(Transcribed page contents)

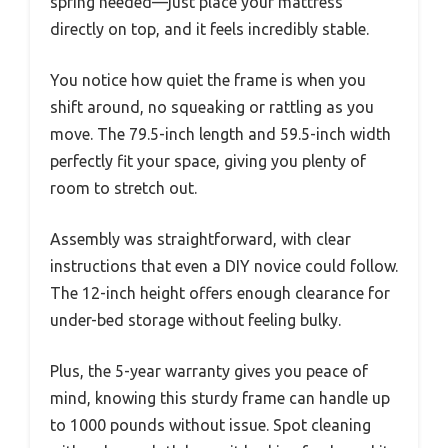
spring needed—just place your mattress
directly on top, and it feels incredibly stable.
You notice how quiet the frame is when you
shift around, no squeaking or rattling as you
move. The 79.5-inch length and 59.5-inch width
perfectly fit your space, giving you plenty of
room to stretch out.
Assembly was straightforward, with clear
instructions that even a DIY novice could follow.
The 12-inch height offers enough clearance for
under-bed storage without feeling bulky.
Plus, the 5-year warranty gives you peace of
mind, knowing this sturdy frame can handle up
to 1000 pounds without issue. Spot cleaning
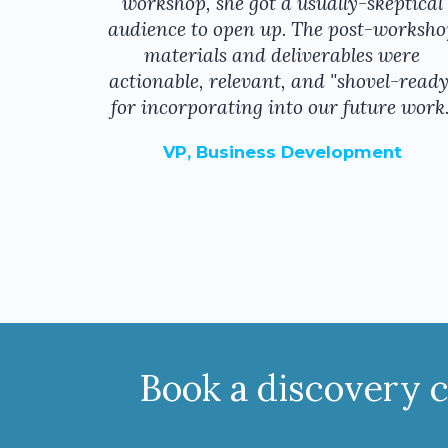
workshop, she got a usually-skeptical
audience to open up. The post-worksho
materials and deliverables were
actionable, relevant, and "shovel-ready
for incorporating into our future work.
VP, Business Development
Book a discovery ca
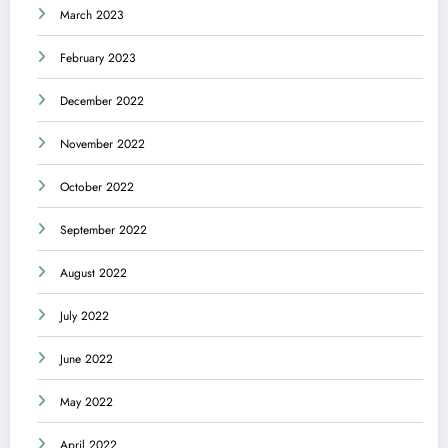
March 2023
February 2023
December 2022
November 2022
October 2022
September 2022
August 2022
July 2022
June 2022
May 2022
April 2022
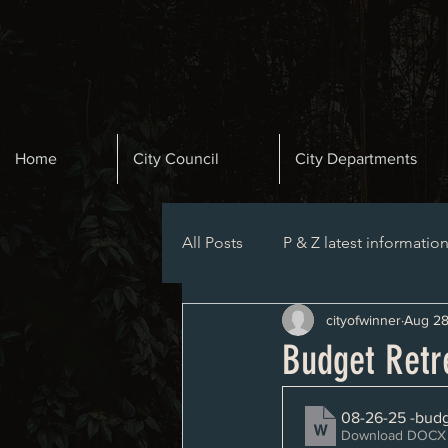
Home
City Council
City Departments
All Posts
P & Z latest informatio
cityofwinner
Aug 28
Planning and Zoning Agenda
Budget Retr
08-26-25 -budg
Download DOCX 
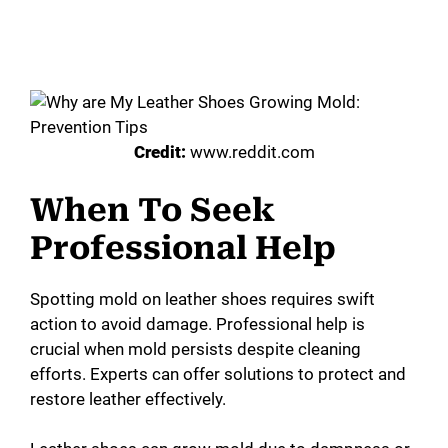
Credit:
www.reddit.com
When To Seek
Professional Help
Spotting mold on leather shoes requires swift
action to avoid damage. Professional help is
crucial when mold persists despite cleaning
efforts. Experts can offer solutions to protect and
restore leather effectively.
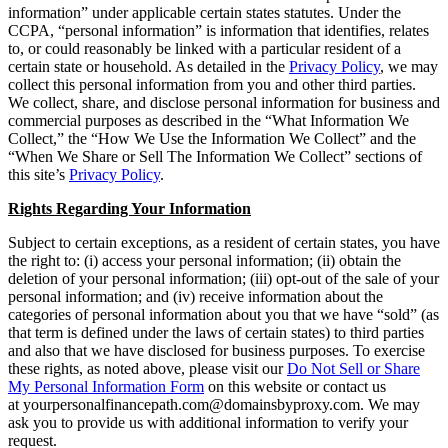
information” under applicable certain states statutes. Under the
CCPA, “personal information” is information that identifies, relates
to, or could reasonably be linked with a particular resident of a
certain state or household. As detailed in the
Privacy Policy
, we may
collect this personal information from you and other third parties.
We collect, share, and disclose personal information for business and
commercial purposes as described in the “What Information We
Collect,” the “How We Use the Information We Collect” and the
“When We Share or Sell The Information We Collect” sections of
this site’s
Privacy Policy
.
Rights Regarding Your Information
Subject to certain exceptions, as a resident of certain states, you have
the right to: (i) access your personal information; (ii) obtain the
deletion of your personal information; (iii) opt-out of the sale of your
personal information; and (iv) receive information about the
categories of personal information about you that we have “sold” (as
that term is defined under the laws of certain states) to third parties
and also that we have disclosed for business purposes. To exercise
these rights, as noted above, please visit our
Do Not Sell or Share
My Personal Information Form
on this website or contact us
at yourpersonalfinancepath.com@domainsbyproxy.com. We may
ask you to provide us with additional information to verify your
request.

Brief — Repeat all the records exactly, images excluded.

Response —
spring needed—just place your mattress
directly on top, and it feels incredibly stable.
You notice how quiet the frame is when you
shift around, no squeaking or rattling as you
move. The 79.5-inch length and 59.5-inch width
perfectly fit your space, giving you plenty of
room to stretch out.
Assembly was straightforward, with clear
instructions that even a DIY novice could follow.
The 12-inch height offers enough clearance for
under-bed storage without feeling bulky.
Plus, the 5-year warranty gives you peace of
mind, knowing this sturdy frame can handle up
to 1000 pounds without issue. Spot cleaning
workshop, she got a usually-skeptical
audience to open up. The post-worksho
materials and deliverables were
actionable, relevant, and "shovel-ready
for incorporating into our future work.
VP, Business Development
Book a discovery ca
March 2023
February 2023
December 2022
November 2022
October 2022
September 2022
August 2022
July 2022
June 2022
May 2022
April 2022
Home
City Council
City Departments
All Posts
P & Z latest informatio
cityofwinner
Aug 28
Planning and Zoning Agenda
Budget Retr
08-26-25 -budg
Download DOCX 
Credit:
www.reddit.com
When To Seek
Professional Help
Spotting mold on leather shoes requires swift
action to avoid damage. Professional help is
crucial when mold persists despite cleaning
efforts. Experts can offer solutions to protect and
restore leather effectively.
information” under applicable certain states statutes. Under the
CCPA, “personal information” is information that identifies, relates
to, or could reasonably be linked with a particular resident of a
certain state or household. As detailed in the
Privacy Policy
, we may
collect this personal information from you and other third parties.
We collect, share, and disclose personal information for business and
commercial purposes as described in the “What Information We
Collect,” the “How We Use the Information We Collect” and the
“When We Share or Sell The Information We Collect” sections of
this site’s
Privacy Policy
.
Rights Regarding Your Information
Subject to certain exceptions, as a resident of certain states, you have
the right to: (i) access your personal information; (ii) obtain the
deletion of your personal information; (iii) opt-out of the sale of your
personal information; and (iv) receive information about the
categories of personal information about you that we have “sold” (as
that term is defined under the laws of certain states) to third parties
and also that we have disclosed for business purposes. To exercise
these rights, as noted above, please visit our
Do Not Sell or Share
My Personal Information Form
on this website or contact us
at yourpersonalfinancepath.com@domainsbyproxy.com. We may
ask you to provide us with additional information to verify your
request.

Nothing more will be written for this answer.